● WORK ITEM: Only the lines that include "pixels" should be copied from the data below.

[Dataset records]
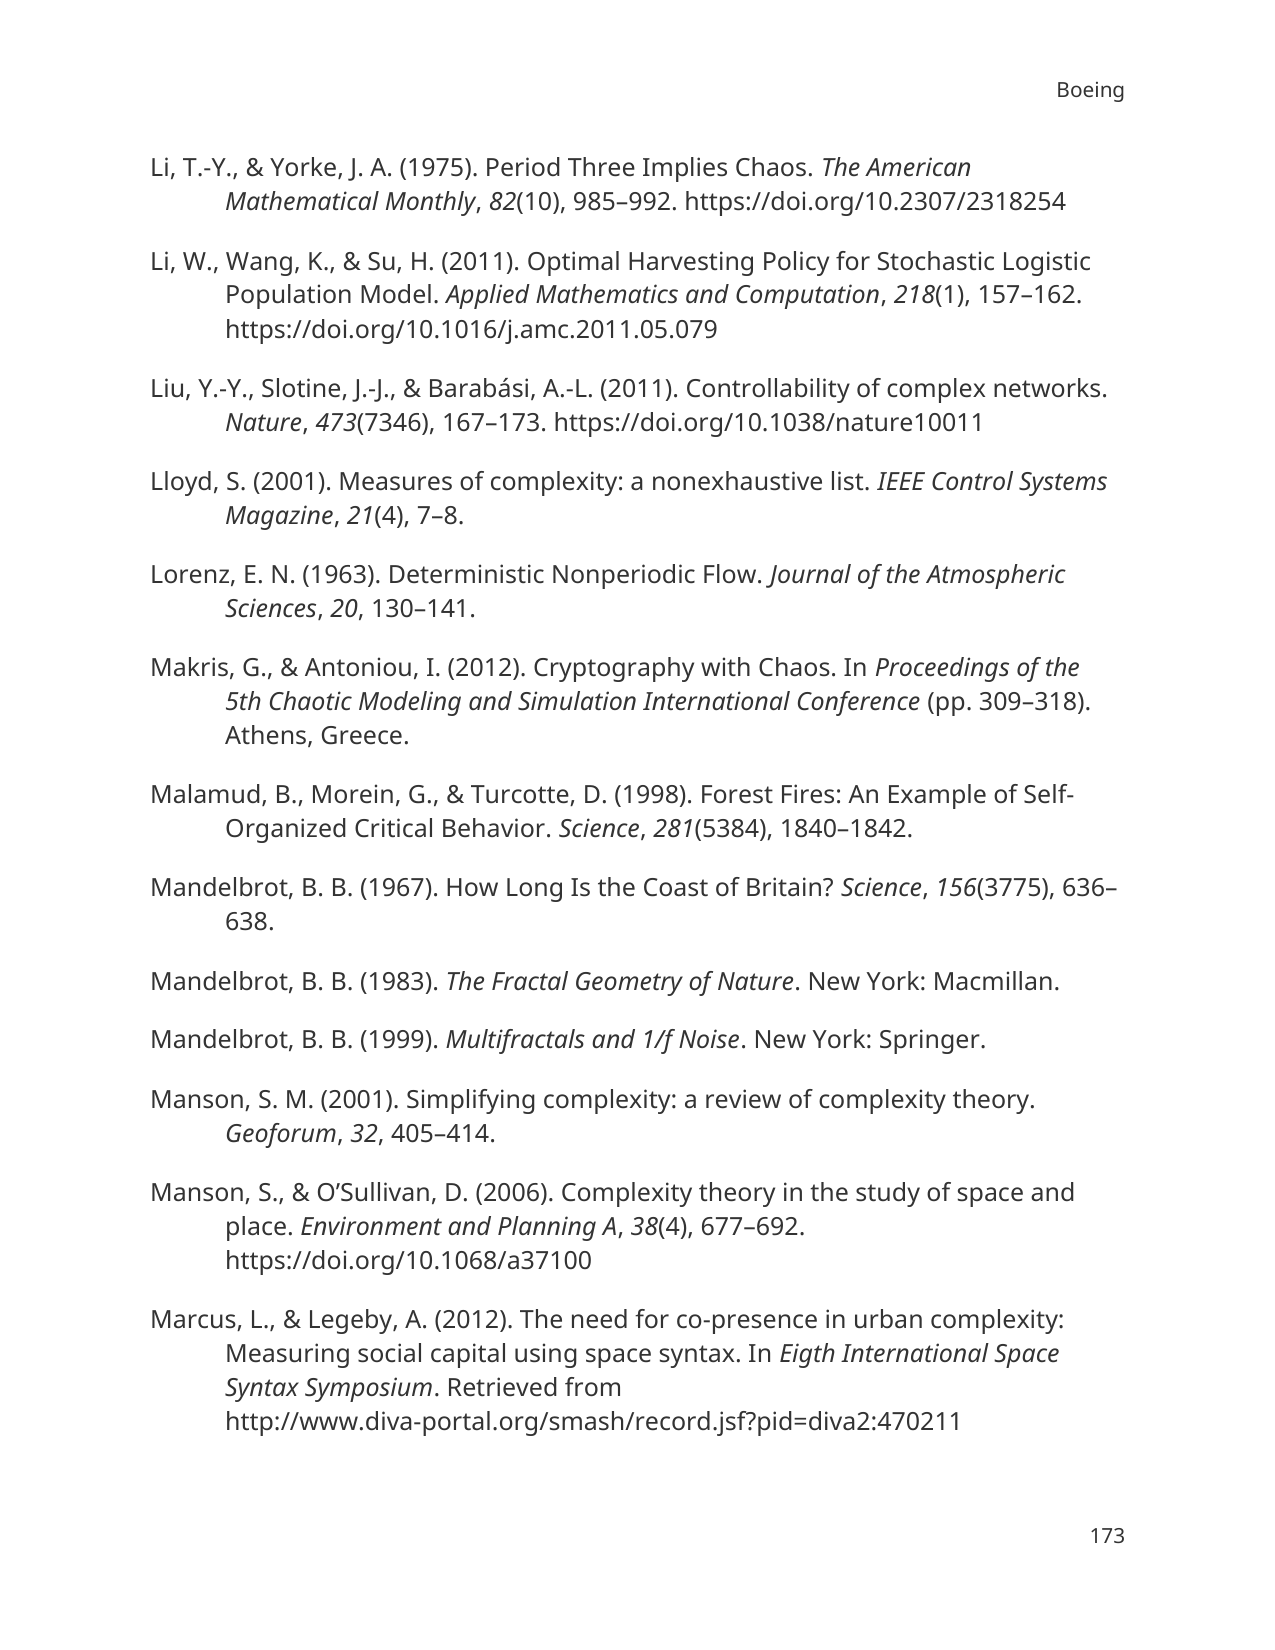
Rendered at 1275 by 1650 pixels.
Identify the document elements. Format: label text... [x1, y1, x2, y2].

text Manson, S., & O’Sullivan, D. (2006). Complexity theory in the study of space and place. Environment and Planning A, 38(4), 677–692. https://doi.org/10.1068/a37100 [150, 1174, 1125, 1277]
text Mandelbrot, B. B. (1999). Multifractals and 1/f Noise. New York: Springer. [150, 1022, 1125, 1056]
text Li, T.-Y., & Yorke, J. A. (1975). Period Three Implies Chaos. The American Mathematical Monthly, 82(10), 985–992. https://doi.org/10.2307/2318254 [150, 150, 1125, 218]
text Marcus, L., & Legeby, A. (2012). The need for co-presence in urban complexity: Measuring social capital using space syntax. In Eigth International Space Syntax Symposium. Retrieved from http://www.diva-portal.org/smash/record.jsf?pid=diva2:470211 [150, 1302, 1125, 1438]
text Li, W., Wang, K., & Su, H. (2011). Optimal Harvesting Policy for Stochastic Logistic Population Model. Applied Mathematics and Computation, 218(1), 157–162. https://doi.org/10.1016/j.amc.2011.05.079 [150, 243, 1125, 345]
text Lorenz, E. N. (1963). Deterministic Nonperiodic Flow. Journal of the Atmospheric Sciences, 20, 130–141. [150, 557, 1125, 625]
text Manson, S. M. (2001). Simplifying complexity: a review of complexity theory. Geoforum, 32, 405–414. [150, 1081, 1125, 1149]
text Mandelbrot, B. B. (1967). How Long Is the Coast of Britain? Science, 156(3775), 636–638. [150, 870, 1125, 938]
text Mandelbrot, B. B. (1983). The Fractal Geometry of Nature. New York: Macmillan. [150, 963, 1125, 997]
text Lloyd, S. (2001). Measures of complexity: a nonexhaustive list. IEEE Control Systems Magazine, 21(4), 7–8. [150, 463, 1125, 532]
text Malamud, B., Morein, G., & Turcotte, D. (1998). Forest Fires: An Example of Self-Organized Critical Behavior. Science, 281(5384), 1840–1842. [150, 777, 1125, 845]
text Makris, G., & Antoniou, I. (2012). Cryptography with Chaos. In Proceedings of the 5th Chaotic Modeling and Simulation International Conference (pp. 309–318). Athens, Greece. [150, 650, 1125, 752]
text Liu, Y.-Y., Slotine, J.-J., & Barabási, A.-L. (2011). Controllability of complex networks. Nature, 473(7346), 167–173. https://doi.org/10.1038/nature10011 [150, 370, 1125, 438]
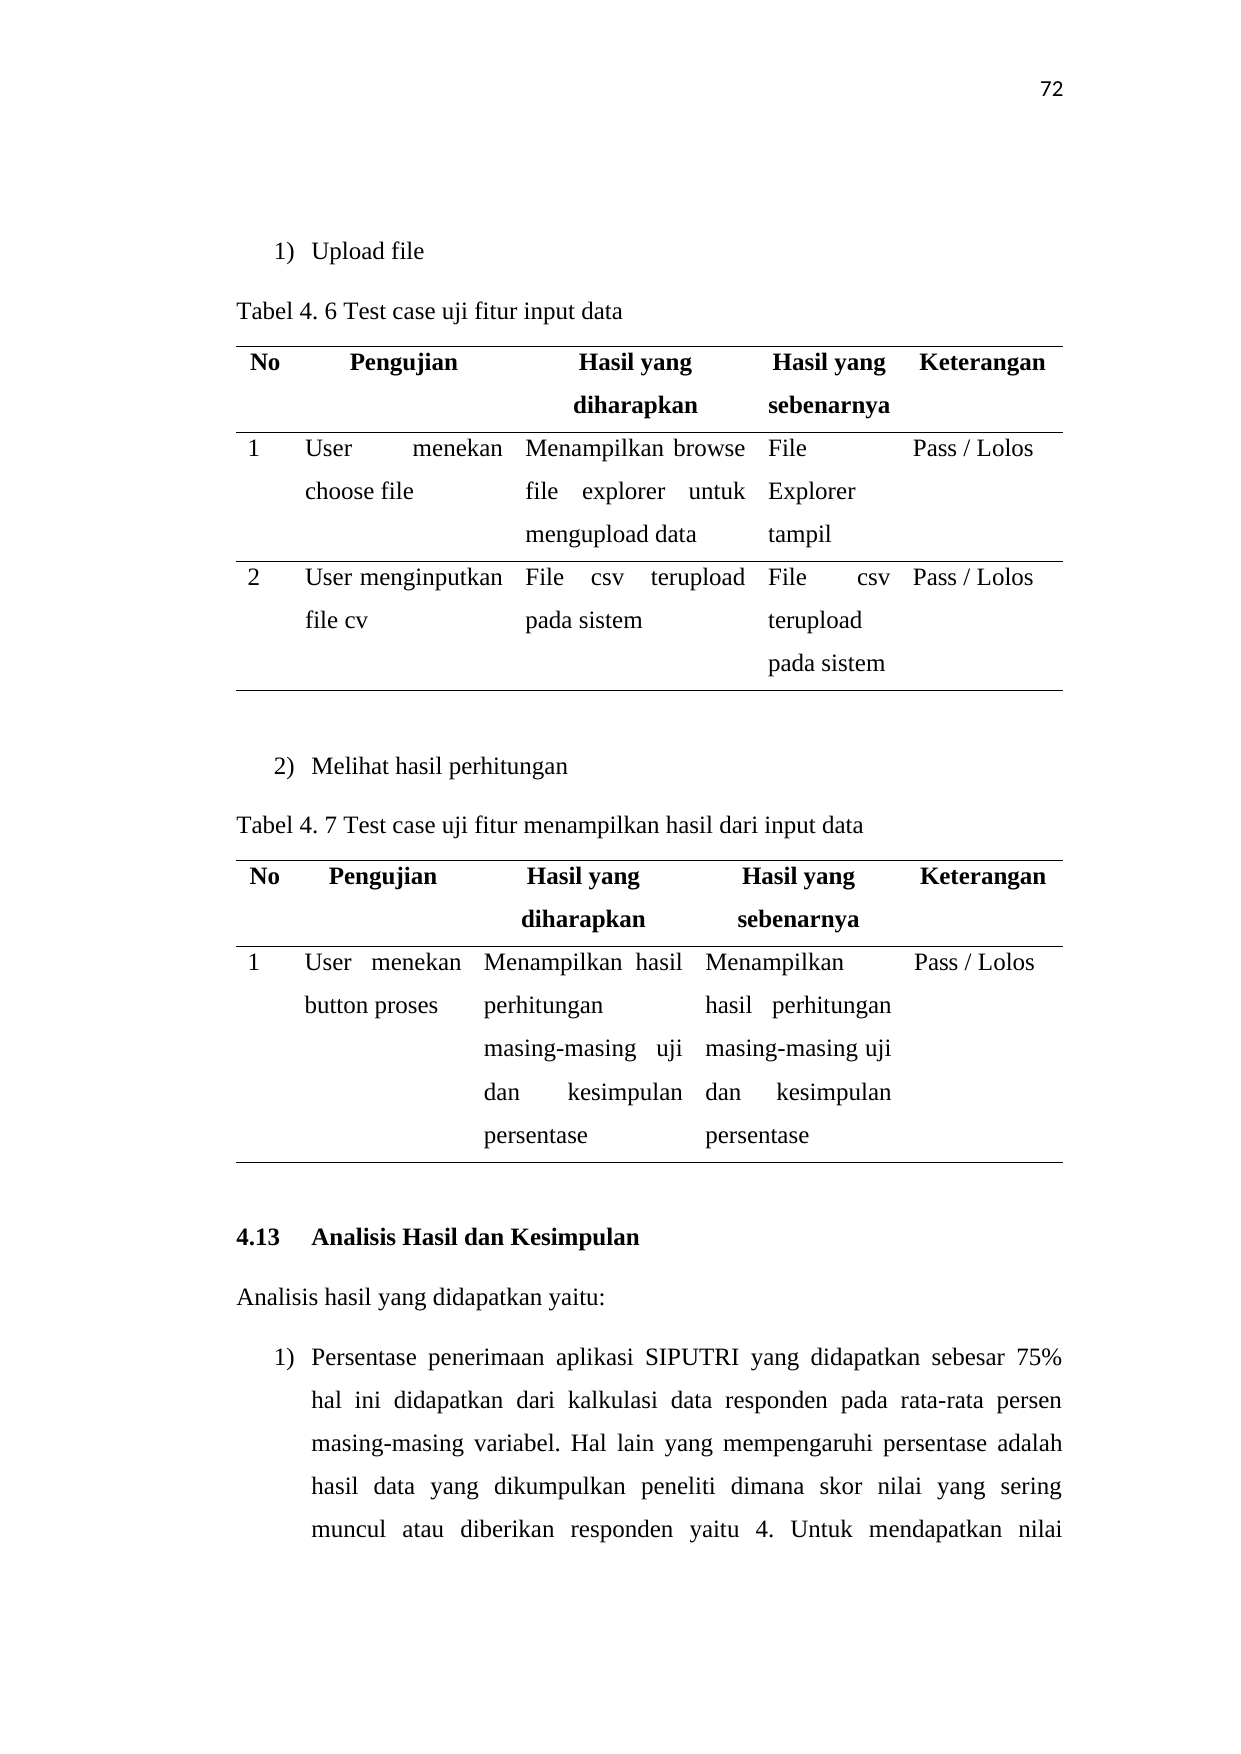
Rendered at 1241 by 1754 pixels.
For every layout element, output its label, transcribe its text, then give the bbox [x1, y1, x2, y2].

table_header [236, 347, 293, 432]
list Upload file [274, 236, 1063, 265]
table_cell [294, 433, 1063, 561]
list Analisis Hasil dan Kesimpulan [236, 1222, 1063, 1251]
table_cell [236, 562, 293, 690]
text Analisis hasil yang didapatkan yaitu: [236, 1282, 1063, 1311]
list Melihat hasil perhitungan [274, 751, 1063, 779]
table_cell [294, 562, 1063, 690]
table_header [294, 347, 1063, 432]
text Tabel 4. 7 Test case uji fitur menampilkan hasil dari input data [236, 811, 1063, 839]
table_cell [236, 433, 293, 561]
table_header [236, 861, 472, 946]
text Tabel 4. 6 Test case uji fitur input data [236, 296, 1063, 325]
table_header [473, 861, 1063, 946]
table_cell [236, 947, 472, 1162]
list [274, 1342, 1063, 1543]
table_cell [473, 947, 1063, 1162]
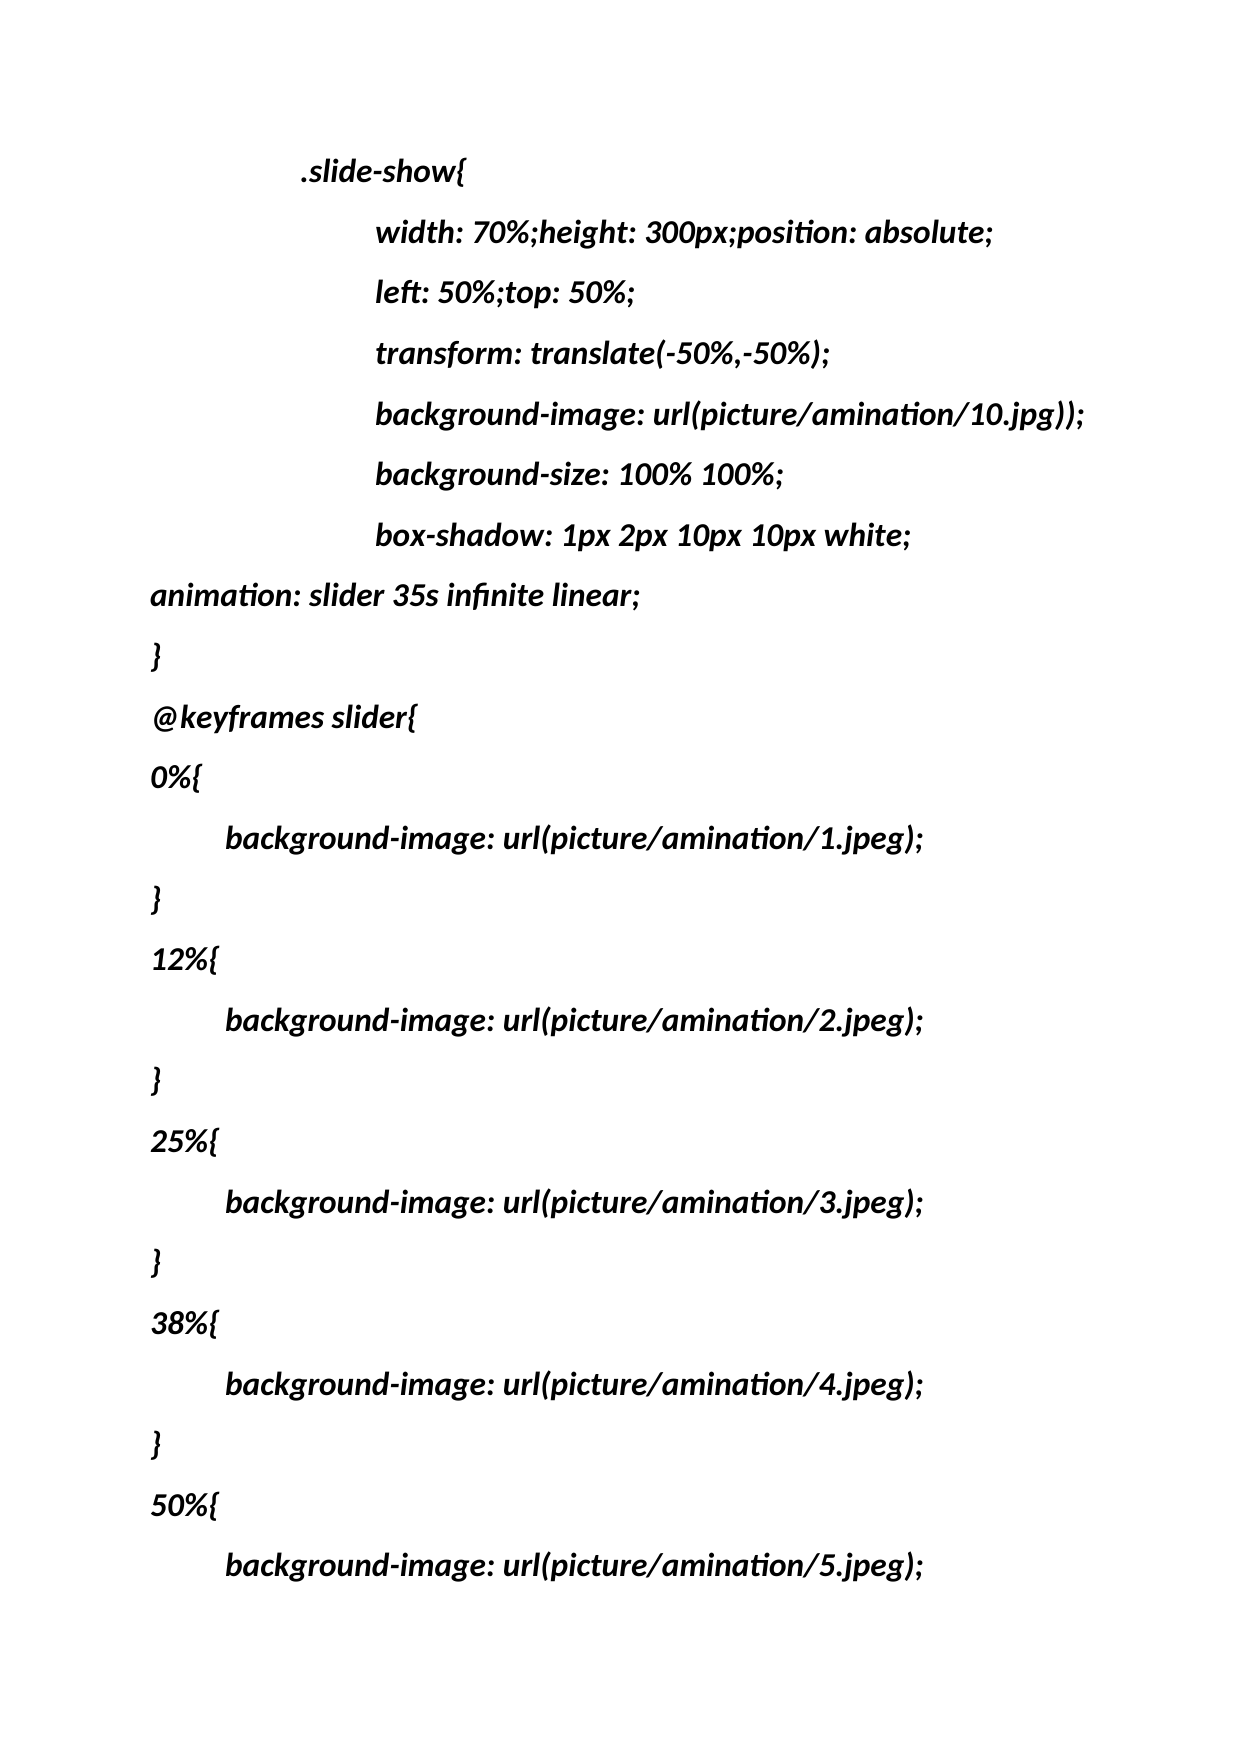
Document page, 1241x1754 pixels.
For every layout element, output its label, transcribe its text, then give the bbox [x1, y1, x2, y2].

● SOLVED EXERCISE:
Rendered at 1275 by 1650 pixels.
Rendered at 1241 by 1754 pixels.
Document page, 1241x1754 pixels.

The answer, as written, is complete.